The South Korea flag contains a blue and red ying yang in its center with black trigrams as outlined in the book of changes.
The meaning of Korean National Flag is very philosophical. The origin comes from the Oriental philosophy called Eum-Yang, in Chinese pronunciation Yin-Yang. In Korea, the symbol of 'Yin and Yang', and sometimes the flag itself, is called Taeguk and summarizes the thoughts of 'I Ching' (called 'Yeok' in Korean). The name means as much as the flag of 'Great Extremes'.
The flag consists of three parts: The white background, the red and blue circle in the center and four trigrams, one in each corner of the flag.
The white background of the flag means peace.

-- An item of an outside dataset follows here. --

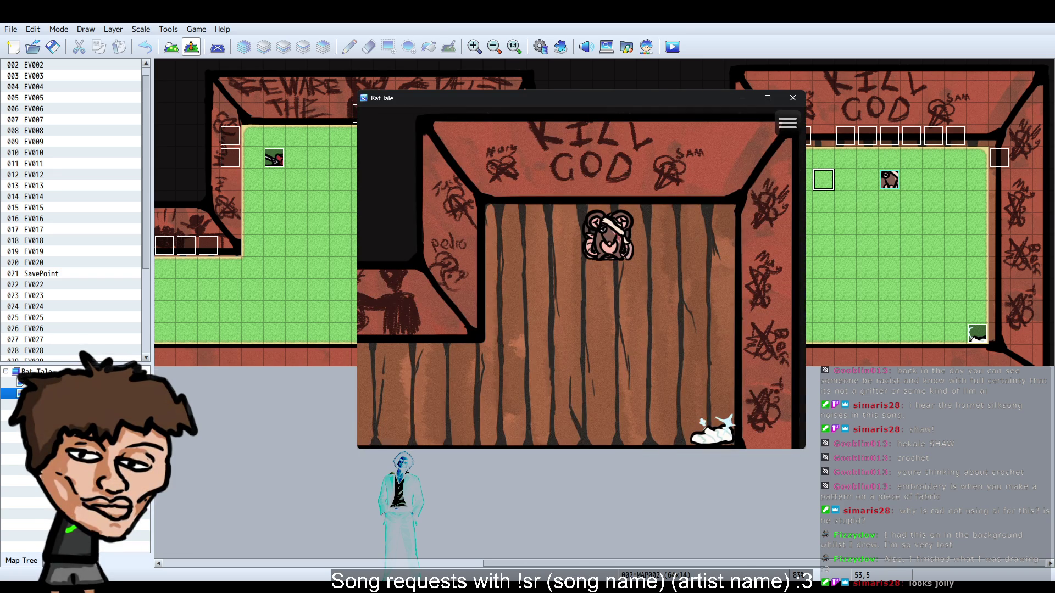
# Walk the party around the wooden room and down toward the white sneaker.
pyautogui.press('Down')
pyautogui.press('Right')
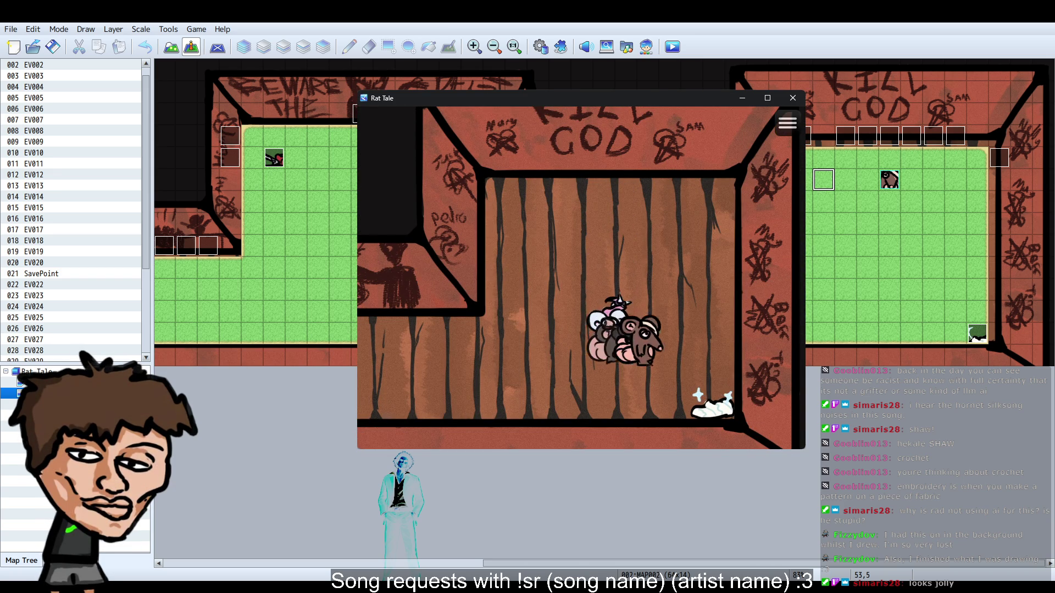
pyautogui.press('Up')
pyautogui.press('Left')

The red and blue circle in the center is called 'Taeguk', the origin of all things in the universe. The central thought is perfect harmony and balance: A continuousl movement within the sphere of infinity, resulting in one unit. The blue part of 'Taeguk' is called 'Eum' and represents all negative aspects of the balance that is typical for the symbol. The red part is called 'Yang' and describes all positive apects.
The four trigrams at the corners (called 'Kwe' in Korean) also represent the concept of opposites and balance. The trigrams are heaven (upper-left) and at the other corner earth, water (upper-right) and at the other corner fire. Looking at symbols of the trigrams, you can see that they are opposites as well. Three unbroken bars (heaven) vs. three broken bars (earth), etc.
For the Korean people their flag of T'aeGuk-Ki is a source of pride and inspiration. During the Japanese occupation period beginning in 1910 the Korean flag was outlawed in public places and for about thirty five years the T'aeGuk flags were kept hidden until Liberation Day in1945. The Korean flag has been a symbol of this country's struggle for independence and freedom.